→ **SUPPLIED RECORDS**
((

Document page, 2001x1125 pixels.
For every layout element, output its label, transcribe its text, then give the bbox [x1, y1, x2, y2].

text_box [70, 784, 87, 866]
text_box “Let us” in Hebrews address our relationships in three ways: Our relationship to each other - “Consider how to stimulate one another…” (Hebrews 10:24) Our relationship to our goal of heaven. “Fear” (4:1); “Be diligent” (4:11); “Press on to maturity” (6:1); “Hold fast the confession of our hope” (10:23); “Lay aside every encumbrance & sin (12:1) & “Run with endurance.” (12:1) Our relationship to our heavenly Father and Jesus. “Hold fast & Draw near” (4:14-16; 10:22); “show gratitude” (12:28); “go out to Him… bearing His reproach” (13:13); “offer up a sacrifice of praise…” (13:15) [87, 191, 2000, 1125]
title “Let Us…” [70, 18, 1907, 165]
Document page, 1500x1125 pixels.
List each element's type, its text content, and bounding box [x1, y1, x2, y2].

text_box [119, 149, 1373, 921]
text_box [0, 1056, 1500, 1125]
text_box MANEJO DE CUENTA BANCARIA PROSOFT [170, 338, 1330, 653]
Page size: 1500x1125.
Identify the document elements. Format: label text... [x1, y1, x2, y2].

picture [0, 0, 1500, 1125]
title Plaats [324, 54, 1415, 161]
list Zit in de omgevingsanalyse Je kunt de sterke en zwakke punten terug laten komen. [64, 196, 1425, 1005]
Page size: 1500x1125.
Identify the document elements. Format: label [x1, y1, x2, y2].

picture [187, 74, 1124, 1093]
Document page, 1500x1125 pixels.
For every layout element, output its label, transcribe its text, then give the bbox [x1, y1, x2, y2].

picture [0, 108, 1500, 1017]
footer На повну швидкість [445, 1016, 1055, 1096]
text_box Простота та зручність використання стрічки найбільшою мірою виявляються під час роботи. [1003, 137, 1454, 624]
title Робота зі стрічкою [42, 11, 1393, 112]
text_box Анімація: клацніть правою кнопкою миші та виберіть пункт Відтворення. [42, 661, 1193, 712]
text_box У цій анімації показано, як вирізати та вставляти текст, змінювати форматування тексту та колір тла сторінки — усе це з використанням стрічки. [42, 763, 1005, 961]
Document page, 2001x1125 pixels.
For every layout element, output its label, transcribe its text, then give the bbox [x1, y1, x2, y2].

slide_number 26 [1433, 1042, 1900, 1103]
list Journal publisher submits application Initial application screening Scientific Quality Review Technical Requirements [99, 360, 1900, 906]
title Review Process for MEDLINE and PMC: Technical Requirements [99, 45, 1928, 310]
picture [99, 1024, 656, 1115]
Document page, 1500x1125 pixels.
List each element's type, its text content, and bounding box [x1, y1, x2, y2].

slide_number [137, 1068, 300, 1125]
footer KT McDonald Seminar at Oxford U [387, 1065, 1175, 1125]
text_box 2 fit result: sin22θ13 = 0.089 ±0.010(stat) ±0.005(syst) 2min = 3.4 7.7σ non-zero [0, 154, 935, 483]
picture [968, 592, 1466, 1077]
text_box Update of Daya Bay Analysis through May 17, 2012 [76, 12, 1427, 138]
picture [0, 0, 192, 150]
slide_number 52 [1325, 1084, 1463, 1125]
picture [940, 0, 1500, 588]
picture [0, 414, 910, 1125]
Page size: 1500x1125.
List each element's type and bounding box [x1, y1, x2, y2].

))

→ **WRITTEN TASK**
Retype the material above exactly as given.

→ **EXERCISE ANSWER**
Document page, 2001x1125 pixels.
For every layout element, output its label, transcribe its text, then give the bbox [x1, y1, x2, y2].

text_box [70, 784, 87, 866]
text_box “Let us” in Hebrews address our relationships in three ways: Our relationship to each other - “Consider how to stimulate one another…” (Hebrews 10:24) Our relationship to our goal of heaven. “Fear” (4:1); “Be diligent” (4:11); “Press on to maturity” (6:1); “Hold fast the confession of our hope” (10:23); “Lay aside every encumbrance & sin (12:1) & “Run with endurance.” (12:1) Our relationship to our heavenly Father and Jesus. “Hold fast & Draw near” (4:14-16; 10:22); “show gratitude” (12:28); “go out to Him… bearing His reproach” (13:13); “offer up a sacrifice of praise…” (13:15) [87, 191, 2000, 1125]
title “Let Us…” [70, 18, 1907, 165]
Document page, 1500x1125 pixels.
List each element's type, its text content, and bounding box [x1, y1, x2, y2].

text_box [119, 149, 1373, 921]
text_box [0, 1056, 1500, 1125]
text_box MANEJO DE CUENTA BANCARIA PROSOFT [170, 338, 1330, 653]
Page size: 1500x1125.
Identify the document elements. Format: label text... [x1, y1, x2, y2].

picture [0, 0, 1500, 1125]
title Plaats [324, 54, 1415, 161]
list Zit in de omgevingsanalyse Je kunt de sterke en zwakke punten terug laten komen. [64, 196, 1425, 1005]
Page size: 1500x1125.
Identify the document elements. Format: label [x1, y1, x2, y2].

picture [187, 74, 1124, 1093]
Document page, 1500x1125 pixels.
For every layout element, output its label, transcribe its text, then give the bbox [x1, y1, x2, y2].

picture [0, 108, 1500, 1017]
footer На повну швидкість [445, 1016, 1055, 1096]
text_box Простота та зручність використання стрічки найбільшою мірою виявляються під час роботи. [1003, 137, 1454, 624]
title Робота зі стрічкою [42, 11, 1393, 112]
text_box Анімація: клацніть правою кнопкою миші та виберіть пункт Відтворення. [42, 661, 1193, 712]
text_box У цій анімації показано, як вирізати та вставляти текст, змінювати форматування тексту та колір тла сторінки — усе це з використанням стрічки. [42, 763, 1005, 961]
Document page, 2001x1125 pixels.
For every layout element, output its label, transcribe its text, then give the bbox [x1, y1, x2, y2].

slide_number 26 [1433, 1042, 1900, 1103]
list Journal publisher submits application Initial application screening Scientific Quality Review Technical Requirements [99, 360, 1900, 906]
title Review Process for MEDLINE and PMC: Technical Requirements [99, 45, 1928, 310]
picture [99, 1024, 656, 1115]
Document page, 1500x1125 pixels.
List each element's type, its text content, and bounding box [x1, y1, x2, y2].

slide_number [137, 1068, 300, 1125]
footer KT McDonald Seminar at Oxford U [387, 1065, 1175, 1125]
text_box 2 fit result: sin22θ13 = 0.089 ±0.010(stat) ±0.005(syst) 2min = 3.4 7.7σ non-zero [0, 154, 935, 483]
picture [968, 592, 1466, 1077]
text_box Update of Daya Bay Analysis through May 17, 2012 [76, 12, 1427, 138]
picture [0, 0, 192, 150]
slide_number 52 [1325, 1084, 1463, 1125]
picture [940, 0, 1500, 588]
picture [0, 414, 910, 1125]
Page size: 1500x1125.
List each element's type and bounding box [x1, y1, x2, y2].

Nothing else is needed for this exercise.